Tuesday, January 08, 2008

Dear terrorists....

Hey guys! Gosh, has been almost a year already? I know, I know! But I've been real busy, as I'm sure you have been too. There's soooo much I want to talk to you guys about (did you see Top Model? OMG!), but I've got, like, no time. So here's a couple of things I think you guys would get a real bang out of 'cause they show how the decadent west deserves divine retribution or something! Check 'em out:

Associated Press assistant bureau chief: All things Britney now a "big deal"

Assholes who should probably get blown up.

That's all for now. We should totally catch up soon, tho'! Are you on Facebook?

TTYL

Wednesday, January 02, 2008

New Year, old complaints

Happy 2008. Here's some bile to get things started right.

This old-ish Sun article on privileged middle-class jackasses slumming it at Downtown Eastside bars pisses me off for a number of reasons. First, that there are kids who hope to achieve some cred by rubbing the hems of their $300 jeans against the grit of the underclass is not news. This type of class tourism has existed for as long as there have been privileged middle-class jackasses looking to temporarily escape their cloistered existence for a little bit of local colour. I'm glad to see that some of the people quoted recognize this, but I doubt that level of self-awareness is the norm. To wit:

Anna Zarzynfki, 22, comes regularly to this dance night at the Astoria. She says it's the low incomes of most of her young friends that is shaping the Hastings Street hipster scene.

"We're like the Mods of the year 2007," said Zarzynfki. "The reason we go to these dive bars isn't because it's a fad. It's because it's all we can afford. Economics always influences subcultures."

Mmhmm. I betcha $200 she learned that last bit at university. The real giveaway that it's not economics as much as elitism is the smugness and self-satisfaction that drips from these twats like a cocaine nosebleed:

"People are tired of going downtown where every club is the same," says Musgrave.

"It's just the same meatheads fighting the same guys and the same chicks that look like hookers."

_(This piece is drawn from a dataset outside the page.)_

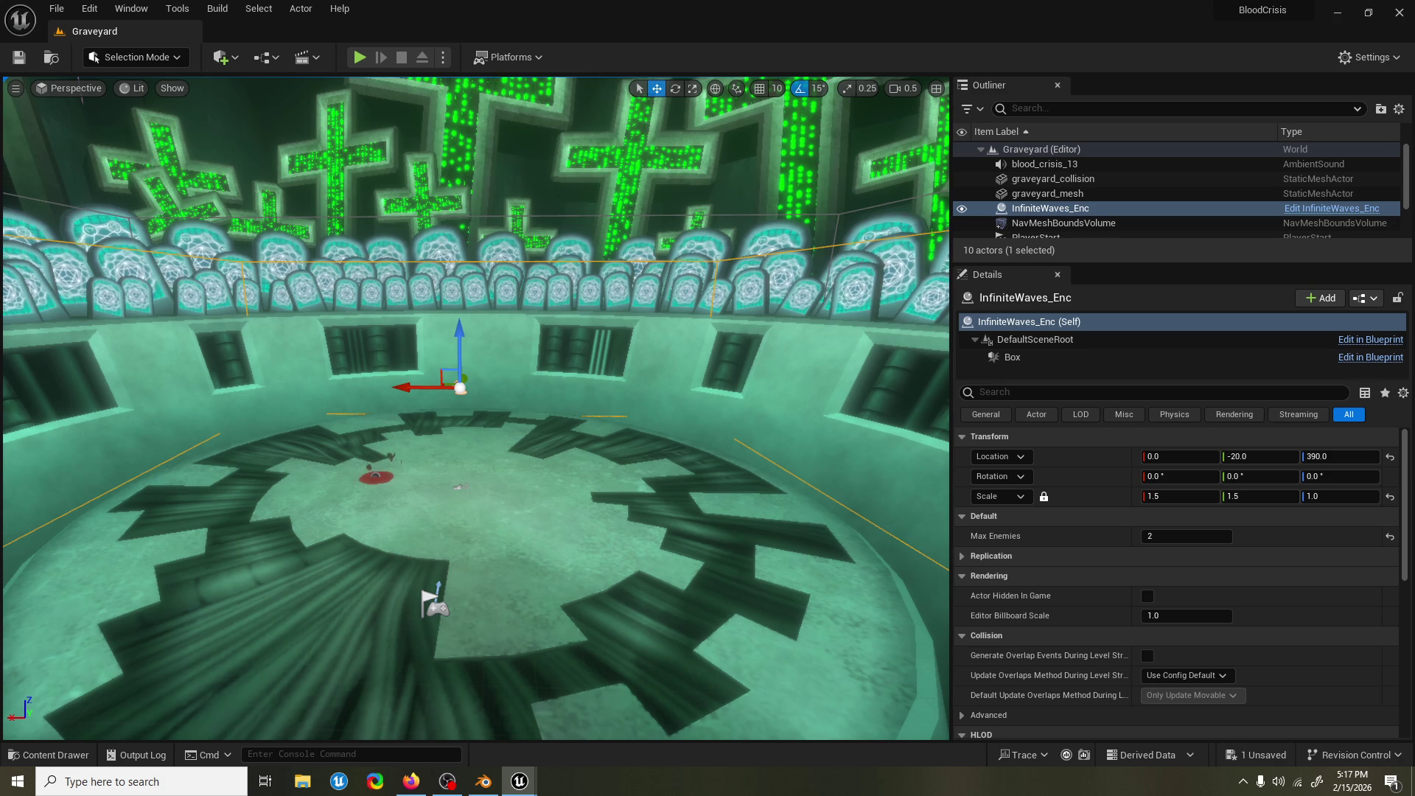
key(ctrl+s)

In the DTES, it's all brawling crackheads and the chicks don't just look like hookers. Authenticity!
"I think a lot of people, myself included, are over downtown just because of the thugs-are-us mentality. There's an alternative needed."
Ah, well, how lucky for you to have that option. I have to wonder, though, what the inevitable gentrification that will follow the migration of the Great Neon Hiptard will mean to those DTES denizens who don't have the luxury of picking their spots when a scene is declared "over."
"These are kids who are more intellectual in their musical tastes and are less inclined to mix downtown with the thugs from the suburbs," says Biltmore manager Richard Roloff, aka DJ Dickey Doo, on the phone from the Canary Islands, where he is working as a DJ.

Uh, Dick? Reading Pitchfork and downloading Daft Punk remixes does not an intellectual make. As for the suburbs remark, from whence do you think all the little spandex-clad faggorts who pay money to watch you press keys on your laptop came?

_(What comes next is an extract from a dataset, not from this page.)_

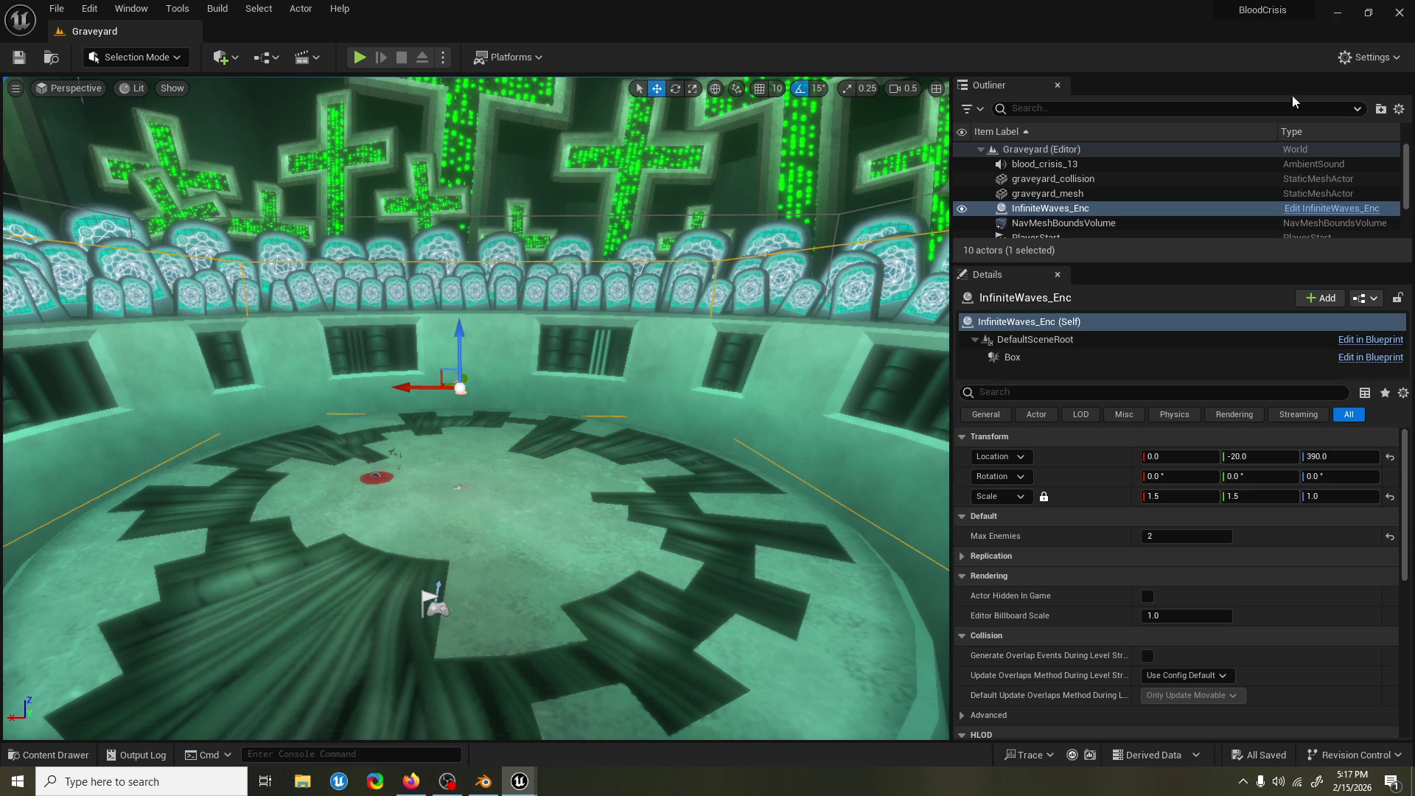
click(360, 57)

The new-school Biltmore is aimed at Emily Carr School of Art types, says Roloff. "These are people who don't want to hear Beyonce."

Well, they do, but they don't really mean it. Look, dude, let's not pretend that there's some fundamental difference between the budding conceptual artist from West Van looking to get wasted and laid in some East Hastings bar and the frat boy engineering student looking to do the same on Granville. And no, having a photoblog is not a fundamental difference. To paraphrase Gunnery Sergeant Hartman: "You are all equally worthless." (As an aside, I do find it amusing that these hipsters have such disdain for the thug life, given how many of these 90 pound weaklings adopt the trappings thereof: gang signs, bling, shitty hip-hop, etc. Oh, I forgot: it's okay when it's ironic.)

And finally, the swirly tip on this turd sundae:
DJ Turkington lives in a cheap (for Vancouver) apartment in nearby Strathcona. He's done two years of liberal arts courses at Douglas College. He serves food at a restaurant and sells clothes at American Apparel.
Its like the a c.v. of someone applying for the job of "ridiculous asshole."